Datafold Cloud's column-level lineage UI offers a comprehensive visual graph of workflows and the ability to track column-level and specific data point usage, including the impacts of changes made upstream.

column level lineage

How lineage is computed

Datafold computes column-level lineage by:

  1. Ingesting, parsing and analyzing SQL logs from your databases and data warehouses. This allows Datafold to infer dependencies between SQL statements, including those that create, modify, and read data.

  2. Augmenting the metadata graph with data from various sources. This includes metadata from orchestration tools (e.g., dbt), BI tools, and user-provided documentation.

How it works

Overview of lineage

On the Lineage page, you can filter data assets by Data Sources, Tags, Data Owners, and Asset Types (e.g., tables, columns, and BI-created assets such as views, reports, and syncs). You can also search directly to find specific data assets for lineage analysis.

After selecting a table or data asset, the UI will display a graph of table-level lineage by default. You can toggle between Upstream and Downstream perspectives and customize the lineage view by adjusting the Max Depth parameter to your preference.

Column-level lineage

Datafold's column-level lineage helps users trace and document the history, transformations, dependencies, and both downstream and upstream processes of a specific data column within an organization's data assets. This helps users to pinpoint the origins of data validation issues and comprehensively identify downstream data processes and applications.

To view column-level lineage, click on the "Columns" dropdown menu of the selected asset.

To highlight the column path between assets, click the specific column. Reset the view by clicking the Exit the selected path button.

Tabular lineage

Datafold Cloud also offers a tabular lineage view.

Tabular lineage allows users to sort lineage information by depth, asset type, identifier, and owner.

Click on the Actions button to:

  • Focus lineage on current node: Drill down onto the data node or column of interest
  • Show SQL query: Access the SQL query associated with the selected column to understand how the data was queried from the source
  • Show usage details: Access detailed information about the column's read, write, and cumulative read (the sum of read count including read count of downstream columns) for the previous 7 days
  • Show profile: View a data profile that summarizes key tablea and column-level statistics, and any upstream dependencies

Search and filters

Datafold Cloud offers powerful search and filtering capabilities to help users quickly locate specific data assets and isolate data sources of interest.

In both the graphical and tabular lineage views, you can filter by tables or columns within tables, allowing you to go as granular as needed.

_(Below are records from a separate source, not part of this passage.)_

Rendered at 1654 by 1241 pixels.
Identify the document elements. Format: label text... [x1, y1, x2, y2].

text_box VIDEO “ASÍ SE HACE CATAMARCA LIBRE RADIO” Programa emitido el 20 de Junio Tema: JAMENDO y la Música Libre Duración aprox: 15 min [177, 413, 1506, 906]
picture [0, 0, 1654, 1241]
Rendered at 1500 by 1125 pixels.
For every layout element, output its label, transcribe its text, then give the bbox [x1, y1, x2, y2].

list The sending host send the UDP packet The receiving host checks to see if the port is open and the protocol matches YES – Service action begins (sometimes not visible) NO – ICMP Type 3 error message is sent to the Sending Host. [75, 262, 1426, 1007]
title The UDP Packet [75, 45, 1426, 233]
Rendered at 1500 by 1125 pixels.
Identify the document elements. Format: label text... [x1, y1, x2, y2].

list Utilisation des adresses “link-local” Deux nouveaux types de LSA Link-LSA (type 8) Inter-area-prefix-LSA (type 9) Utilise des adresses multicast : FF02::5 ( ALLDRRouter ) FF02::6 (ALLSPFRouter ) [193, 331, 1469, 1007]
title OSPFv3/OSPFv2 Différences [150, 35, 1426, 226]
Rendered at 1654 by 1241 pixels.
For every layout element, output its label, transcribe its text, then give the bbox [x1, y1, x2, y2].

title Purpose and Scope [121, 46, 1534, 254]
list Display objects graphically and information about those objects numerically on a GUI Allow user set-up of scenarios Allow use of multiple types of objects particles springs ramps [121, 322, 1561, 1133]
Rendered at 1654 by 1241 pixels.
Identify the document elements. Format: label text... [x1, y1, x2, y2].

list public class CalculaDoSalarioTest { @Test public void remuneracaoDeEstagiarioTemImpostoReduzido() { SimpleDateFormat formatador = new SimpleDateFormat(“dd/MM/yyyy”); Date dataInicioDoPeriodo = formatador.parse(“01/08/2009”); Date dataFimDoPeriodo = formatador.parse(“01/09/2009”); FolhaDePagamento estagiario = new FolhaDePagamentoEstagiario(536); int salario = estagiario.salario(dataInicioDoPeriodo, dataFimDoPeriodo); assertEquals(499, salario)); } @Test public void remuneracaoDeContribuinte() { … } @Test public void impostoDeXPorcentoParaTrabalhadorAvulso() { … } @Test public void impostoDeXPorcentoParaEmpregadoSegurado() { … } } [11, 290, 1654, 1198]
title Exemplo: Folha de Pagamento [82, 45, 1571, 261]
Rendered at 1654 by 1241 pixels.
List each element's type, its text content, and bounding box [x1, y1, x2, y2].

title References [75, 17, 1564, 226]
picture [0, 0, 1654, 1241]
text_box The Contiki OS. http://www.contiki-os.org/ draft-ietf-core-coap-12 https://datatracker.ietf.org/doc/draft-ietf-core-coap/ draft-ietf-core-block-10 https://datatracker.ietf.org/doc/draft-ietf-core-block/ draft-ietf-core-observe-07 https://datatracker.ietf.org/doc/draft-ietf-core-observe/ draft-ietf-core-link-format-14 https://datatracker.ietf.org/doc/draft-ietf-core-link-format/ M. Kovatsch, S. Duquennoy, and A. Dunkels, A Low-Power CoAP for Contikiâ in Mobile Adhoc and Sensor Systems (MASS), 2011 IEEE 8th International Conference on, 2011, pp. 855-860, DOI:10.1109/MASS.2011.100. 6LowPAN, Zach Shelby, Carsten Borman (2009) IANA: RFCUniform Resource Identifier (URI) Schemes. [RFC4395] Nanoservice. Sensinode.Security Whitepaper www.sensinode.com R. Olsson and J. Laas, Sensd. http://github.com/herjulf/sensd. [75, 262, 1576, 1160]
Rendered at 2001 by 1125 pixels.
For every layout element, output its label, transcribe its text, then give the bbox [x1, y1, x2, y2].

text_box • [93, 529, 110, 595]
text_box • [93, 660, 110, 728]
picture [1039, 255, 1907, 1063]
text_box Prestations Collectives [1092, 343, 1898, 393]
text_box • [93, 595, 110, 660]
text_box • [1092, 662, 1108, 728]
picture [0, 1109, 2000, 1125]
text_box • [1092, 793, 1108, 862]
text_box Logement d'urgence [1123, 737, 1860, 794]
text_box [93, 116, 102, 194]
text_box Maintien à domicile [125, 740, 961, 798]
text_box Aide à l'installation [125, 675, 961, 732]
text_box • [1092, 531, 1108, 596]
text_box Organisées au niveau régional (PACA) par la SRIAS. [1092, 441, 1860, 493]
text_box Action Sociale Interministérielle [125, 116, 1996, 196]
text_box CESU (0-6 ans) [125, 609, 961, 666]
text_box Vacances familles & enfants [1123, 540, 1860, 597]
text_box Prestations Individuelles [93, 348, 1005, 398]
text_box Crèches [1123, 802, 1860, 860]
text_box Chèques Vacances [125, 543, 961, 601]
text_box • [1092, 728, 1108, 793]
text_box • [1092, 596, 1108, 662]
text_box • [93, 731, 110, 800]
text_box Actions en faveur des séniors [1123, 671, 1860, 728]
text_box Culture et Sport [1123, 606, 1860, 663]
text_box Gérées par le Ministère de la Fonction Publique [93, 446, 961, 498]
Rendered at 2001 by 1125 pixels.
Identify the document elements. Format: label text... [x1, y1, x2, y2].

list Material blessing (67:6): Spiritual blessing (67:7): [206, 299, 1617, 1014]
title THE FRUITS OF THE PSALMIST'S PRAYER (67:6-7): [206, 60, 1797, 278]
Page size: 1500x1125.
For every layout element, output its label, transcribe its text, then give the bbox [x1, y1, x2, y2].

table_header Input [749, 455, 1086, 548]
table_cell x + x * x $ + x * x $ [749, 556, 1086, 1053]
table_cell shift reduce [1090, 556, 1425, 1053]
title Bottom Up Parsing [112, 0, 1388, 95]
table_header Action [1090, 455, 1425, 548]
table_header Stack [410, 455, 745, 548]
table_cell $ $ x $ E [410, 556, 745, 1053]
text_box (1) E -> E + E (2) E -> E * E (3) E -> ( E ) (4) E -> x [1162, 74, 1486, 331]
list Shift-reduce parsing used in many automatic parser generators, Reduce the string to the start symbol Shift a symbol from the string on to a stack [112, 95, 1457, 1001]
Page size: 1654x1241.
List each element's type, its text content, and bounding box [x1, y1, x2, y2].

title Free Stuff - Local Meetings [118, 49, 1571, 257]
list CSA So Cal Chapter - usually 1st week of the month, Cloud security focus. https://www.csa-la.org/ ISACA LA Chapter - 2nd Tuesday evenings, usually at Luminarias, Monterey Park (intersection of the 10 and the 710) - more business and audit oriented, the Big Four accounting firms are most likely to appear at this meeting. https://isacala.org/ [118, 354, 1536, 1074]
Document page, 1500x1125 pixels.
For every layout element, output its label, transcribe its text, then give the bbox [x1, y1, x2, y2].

Table Filtering: Simply enter the table's name in the search bar to filter and display all relevant information associated with that table.

Column Filtering: To focus specifically on columns, you can search using a combination of keywords. For instance, searching "column table" will display columns associated with a table, while a query like "column dim customer" narrows the search to columns within the "dim customer" table.